ИСХОДНЫЙ ТЕКСТ:
************
Итак, сердце — господин пяти внутренних органов. Оно управляет четырьмя конечностями, разгоняет кровь и эфир, спешит определить границы истины и лжи, снует в воротах сотен дел. Потому если не дошло до сердца, а хочешь распоряжаться эфиром Поднебесной, то это все равно что, не имея ушей, браться за настройку барабанов и гонгов, не имея глаз, хотеть любоваться расписным узором — никогда не справишься с этой задачей. «Душа[126] из Поднебесной не подвластна деяниям. Воздействующий на нее разрушает ее, завладевающий ею теряет ее»[127]. Сюй Ю, презирая Поднебесную, не пожелал сменить Яо[128] на престоле, а оказал влияние на Поднебесную. В чем причина этого? Следование Поднебесной и есть воздействие на Поднебесную. Все, что необходимо Поднебесной, заложено не в ком-то другом, а во мне, не в других людях, а в моем теле. Овладей собственным телом — и тьма вещей обретет порядок. Откажись внутренне от искусственных рассуждений — и страсти и вожделения, любовь и ненависть останутся вовне. Когда ничто не радует, не гневит, не несет ни наслаждения, ни горестей, то тьма вещей приходит к сокровенному единству. Тогда нет ни истинного, ни ложного, изменения происходят подобно сокровенным вспышкам[129]. Живой, я подобен мертвому. Я владею Поднебесной, а Поднебесная владеет мною. Разве есть что-нибудь, разделяющее меня и Поднебесную? Неужели те, кто владеет Поднебесной, непременно должны держать в руках власть, опираться на могущество, сжимать смертоносный скипетр и так проводить свои указы и повеления? То, что я называю владением Поднебесной, совсем не то. Обрести себя и все. Обретаю себя, и тогда Поднебесная обретает меня. Мы с Поднебесной обретаем друг друга и навсегда завладеваем друг другом. Откуда же возьмется что-то между нами? То, что называется «обрести себя», — это сохранение целостности своего тела. Тот, чье тело целостно, с дао образует одно.
************
ДАННЫЕ ЗАПИСИ:
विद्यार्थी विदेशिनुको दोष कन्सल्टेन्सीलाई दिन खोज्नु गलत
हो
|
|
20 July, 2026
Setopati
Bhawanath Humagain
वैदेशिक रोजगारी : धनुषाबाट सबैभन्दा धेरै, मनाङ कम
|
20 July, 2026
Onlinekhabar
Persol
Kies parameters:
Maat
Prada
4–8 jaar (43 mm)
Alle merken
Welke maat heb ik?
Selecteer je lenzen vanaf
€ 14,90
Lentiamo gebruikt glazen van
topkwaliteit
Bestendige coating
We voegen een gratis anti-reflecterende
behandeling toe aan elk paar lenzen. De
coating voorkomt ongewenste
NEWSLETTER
************
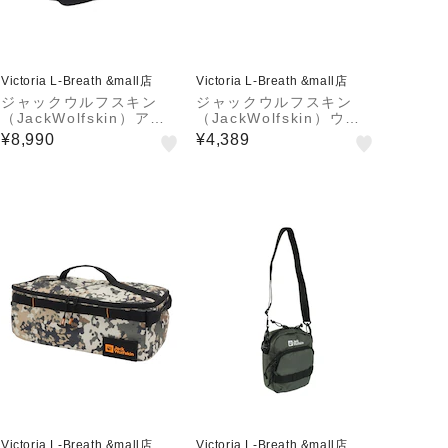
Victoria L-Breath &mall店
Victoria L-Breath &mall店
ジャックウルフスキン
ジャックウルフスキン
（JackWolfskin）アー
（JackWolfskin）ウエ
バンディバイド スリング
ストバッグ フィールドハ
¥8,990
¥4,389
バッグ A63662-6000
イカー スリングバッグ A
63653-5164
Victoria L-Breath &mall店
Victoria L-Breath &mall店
************
ЗАДАНИЯ:
a – Почему Сюй Ю, не пожелав сменить Яо на престоле, все же оказал влияние на Поднебесную? Объясните по исходному тексту о сердце и Поднебесной в одном–трех предложениях.
b – Допишите продолжение исходного текста о сердце и Поднебесной после его последней фразы.
Записи к исходному тексту отношения не имеют.

ОТВЕТЫ:
a – Согласно тексту, следование Поднебесной само и есть воздействие на нее. Поэтому Сюй Ю, отказавшись от престола, все равно влиял на Поднебесную.

b –
Заурядные люди без удержу предаются прогулкам по берегу реки и морскому побережью, скачкам на знаменитых скакунах, выездам под балдахином из перьев зимородка, любуются зрелищем танцев «Колыхающиеся перья» и «Боевые слоны», наслаждаются нежными переливами прозрачной мелодии, воодушевляются роскошной музыкой Чжэн и Вэй, увлекаются вихрем чуских напевов[130], стреляют птиц на болотах, гонят зверя в заповедниках.
119
пять внутренних органов (сердце, печень, почки, легкие, селезенка) являются хранилищем частиц цзин, благодаря которым человек способен чувствовать и мыслить. Сердце, кроме того, хранит и сверхтонкие частицы шэнь, придающие ему небесные свойства. Поэтому сердце — «господин пяти внутренних органов». Подробнее см. в нашей работе «Поздние даосы.» (наст. изд., с. 387 и далее). См. также прим. 7 к гл. 5.
120
кит. сюань фу, букв. «сокровенное хранилище» — здесь имеется в виду дао как всеобщий оберег.
121
Цзинтай и Чжанхуа — известные в царстве Чу башни, Облачные сны (Юньмэн) — озеро в царстве Чу, Песчаные холмы (Шацю) — согласно комментарию, башня времен иньского Чжоу. Девять мелодий — музыка, мифического Шуня, шесть тонов — музыка мифического Чжуаньсюя, бога воды, тьмы и севера.
122
Т. е. следуют инь-ян.
123
Ученик Конфуция.
124
Т.е. под деревом, дающим мало тени и не защищающим от жары.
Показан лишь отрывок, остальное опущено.